Exercise brief
All entries need to be written out verbatim, with pictures omitted.

Start of Records provided

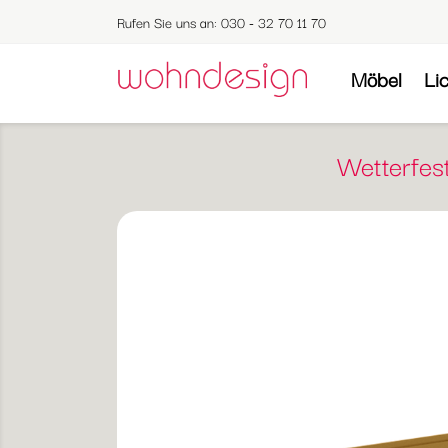
Rufen Sie uns an:
030 - 32 70 11 70
Möbel
Li
Wetterfes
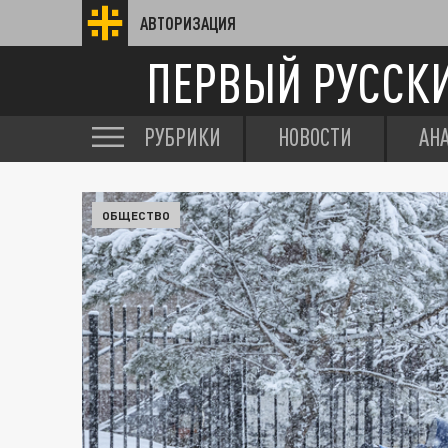
АВТОРИЗАЦИЯ
ПЕРВЫЙ РУССК
РУБРИКИ
НОВОСТИ
АН
ОБЩЕСТВО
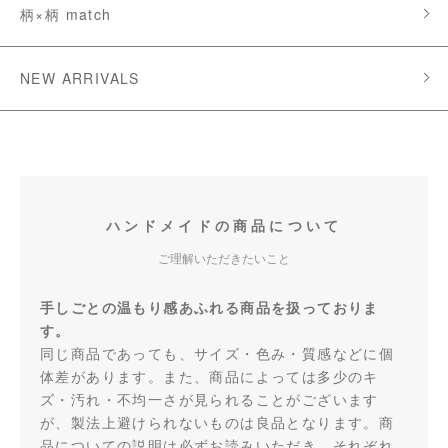
柄×柄 match
NEW ARRIVALS
ハンドメイドの商品について
ご理解いただきたいこと
手しごとの温もり感あふれる商品を扱っておりま
す。
同じ商品であっても、サイズ・色み・質感などに個
体差があります。また、商品によっては多少のキ
ズ・汚れ・不均一さが見られることがございます
が、製法上避けられないものは良品となります。商
品についての説明は必ずお読みいただき、それぞれ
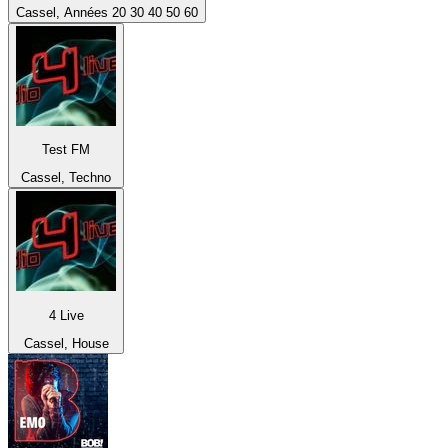
Cassel, Années 20 30 40 50 60
Test FM
Cassel, Techno
4 Live
Cassel, House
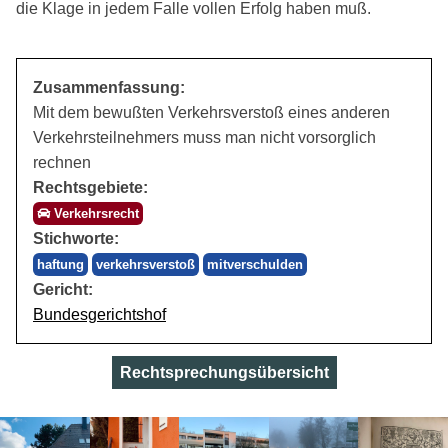
die Klage in jedem Falle vollen Erfolg haben muß.
Zusammenfassung:
Mit dem bewußten Verkehrsverstoß eines anderen
Verkehrsteilnehmers muss man nicht vorsorglich
rechnen
Rechtsgebiete:
Verkehrsrecht
Stichworte:
haftung
verkehrsverstoß
mitverschulden
Gericht:
Bundesgerichtshof
Rechtsprechungsübersicht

End of Records provided

Solution to this problem
Rufen Sie uns an:
030 - 32 70 11 70
Möbel
Li
Wetterfes
АВТОРИЗАЦИЯ
ПЕРВЫЙ РУССК
РУБРИКИ
НОВОСТИ
АН
ОБЩЕСТВО
柄×柄 match
NEW ARRIVALS
ハンドメイドの商品について
ご理解いただきたいこと
手しごとの温もり感あふれる商品を扱っておりま
す。
同じ商品であっても、サイズ・色み・質感などに個
体差があります。また、商品によっては多少のキ
ズ・汚れ・不均一さが見られることがございます
が、製法上避けられないものは良品となります。商
品についての説明は必ずお読みいただき、それぞれ
Cassel, Années 20 30 40 50 60
Test FM
Cassel, Techno
4 Live
Cassel, House
die Klage in jedem Falle vollen Erfolg haben muß.
Zusammenfassung:
Mit dem bewußten Verkehrsverstoß eines anderen
Verkehrsteilnehmers muss man nicht vorsorglich
rechnen
Rechtsgebiete:
Verkehrsrecht
Stichworte:
haftung
verkehrsverstoß
mitverschulden
Gericht:
Bundesgerichtshof
Rechtsprechungsübersicht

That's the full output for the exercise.